The present invention relates to a method for removing radionuclides using microalgae.

With increasing radioactive waste emissions due to increased use of nuclear energy, interest in safety of nuclear power has been increasing, and proper treatment of radioactive waste has become a technically or environmentally important issue. Currently, most low-level radioactive waste liquids are processed using ion exchange resins. However, the ion - exchange resin has low selectivity, and when the radioactive waste solution contains a large amount of general chemical components (calcium, magnesium, etc.), the lifetime is short and it is not effective. In addition, the waste ion exchange resin has a problem of low solubility of solidified bodies due to problems such as swelling when solidified.

Recently, a technique of separating metal ions by a microbial adsorbent (biosorbent) has been developed by using various microorganisms (bacteria, fungi, and algae) having various types of affinity with specific metal components. Currently, commercialized microbial adsorbents for industrial wastewater treatment are used for the removal of lead, gold, cadmium, zinc, and other heavy metals such as AlgaSORB [1] and AMT-BIOCLAIM (MRA) The removal of radionuclides by microbial adsorption has been studied relatively recently, but it has been reported that the specific radioactive components have better separation performance than ion exchange resins.

The adsorption of metal components by microorganisms is selectively carried out through phenomena such as ion exchange, complexation, coordination, chelation, and inorganic microprecipitation. In particular, the adsorption of metal ions by algae plays a major role in the bioadhesion of alginic acid, which is the main constituent of algae cell walls. [3] Alginate binds with Na ⁺ , Mg ^2+, etc. in the algae in its natural state and exists as an alginate, which causes ion exchange reaction with metal ions.

Numerous papers and patent documents are referenced and cited throughout this specification. The disclosures of the cited papers and patent documents are incorporated herein by reference in their entirety to better understand the state of the art to which the present invention pertains and the content of the present invention.

The present inventors have sought to develop an efficient and environmentally friendly method of radionuclide removal against radioactive spillage and contamination. As a result, the microalgae having strong viability against radionuclides were selected to identify their radionuclide elimination mechanism, thereby completing the present invention.

Accordingly, it is an object of the present invention to provide a method for removing radionuclides.

It is another object of the present invention to provide a composition for removing radionuclides.

Other objects and advantages of the present invention will become more apparent from the following detailed description of the invention, claims and drawings.

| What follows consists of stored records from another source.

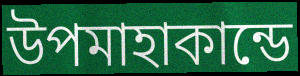
উপমাহাকান্ডে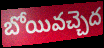
బోయివచ్చెద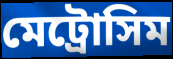
মেট্রোসিম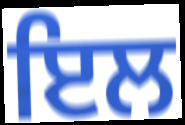
ਇਲ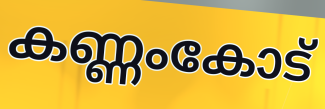
കണ്ണംകോട്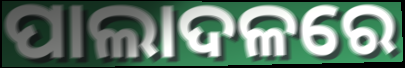
ପାଲାଦଳରେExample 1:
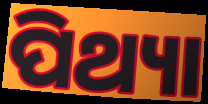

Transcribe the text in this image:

ପିଥ୍ୟା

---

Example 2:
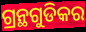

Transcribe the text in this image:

ଗ୍ରନ୍ଥଗୁଡିକର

According to one aspect of the invention, the present invention provides a method for removing radionuclides comprising contacting microalgae.

The present inventors have sought to develop an efficient and environmentally friendly method of radionuclide removal against radioactive spillage and contamination. As a result, microalgae with strong viability against radionuclides were selected and their radionuclide elimination mechanism was identified.

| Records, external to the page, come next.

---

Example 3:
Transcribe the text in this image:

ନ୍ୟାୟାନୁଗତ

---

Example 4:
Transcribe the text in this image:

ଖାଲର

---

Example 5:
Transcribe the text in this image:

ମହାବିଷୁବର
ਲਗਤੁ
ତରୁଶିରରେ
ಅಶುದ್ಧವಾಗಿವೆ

The method of removing radionuclides of the present invention uses microalgae.

According to one embodiment of the present invention, the microalgae is a species of the genus Chlorella . The species of the genus Chlorella is chlorella anthrata anitrata), Chlorella hits Kirk Utica (Chlorella antarctica), Chlorella brother Leo corruption disk (Chlorella aureoviridis), Chlorella Candida (Chlorella Candida), Chlorella capsule rata (Chlorella capsulata , Chlorella desiccata), Chlorella ellipsometer IDEA (Chlorella ellipsoidea), Chlorella Aime Le soniyi (Chlorella emersonii , Chlorella fusca ), Chlorella fusca var. Chlorella fusca there is . vacuolata), Chlorella glucosidase Trojan wave (Chlorella glucotropha , Chlorella infusionum , Chlorella infusium var. Chlorella infusionum there is . Actophila ), Chlorella infusium var. Chlorella infusionum there is . Auxenophila), Chlorella Kessler Li (Chlorella kessleri ), chlorella rutheoviridis ( Chlorella luteoviridis ), chlorella luteoviridis var. Chlorella luteoviridis there is . aureoviridis ), chlorella rutheoviridis var. Chlorella luteoviridis there is . Lutescens), Chlorella mini-Ata (Chlorella miniata), Chlorella minu Tea Island (Chlorella minutissima ), Chlorella mutabilis , Chlorella nocturna , Chlorella parva , Chlorella photophila), Chlorella spring years already (Chlorella pringsheimii ), chlorella protoche ( Chlorella protothecoides), Chlorella regyulra less (Chlorella regularis ), chlorella regularis var. Chlorella regularis there is . minima ), chlorella regularis var. Chlorella regularis there is . umbricata , Chlorella reisiglii , Chlorella Saccharophila), Chlorella saccharophila var. Idea ellipsometer (Chlorella saccharophila var. Ellipsoidea), Salina, Chlorella (Chlorella salina), simplex Chlorella (Chlorella simplex), Chlorella Thoreau Kearney Ana (Chlorella sorokiniana), Chlorella Spa Erika (Chlorella sphaerica), Chlorella stigmasterol Sat Fora (Chlorella stigmatophora , Chlorella vanniellii , Chlorella vulgaris ), chlorella bulgaris f. Chlorella vulgaris f. tertia ), Chlorella vulgaris var. Chlorella There is vulgaris . airidis ), chlorella bulgaris var. Chlorella vulgaris there is . vulgaris ), Chlorella vulgaris var. Bulgaris F. Chlorella vulgaris there is . vulgaris f. tertia ), Chlorella vulgaris var. Bulgaris F. Chlorella vulgaris there is . vulgaris f. viridis ), chlorella xanthia ( Chlorella xanthella), and Chlorella and crude N-Sys pinji (including any species of the genus Chlorella are selected from the group consisting of Chlorella zofingiensis).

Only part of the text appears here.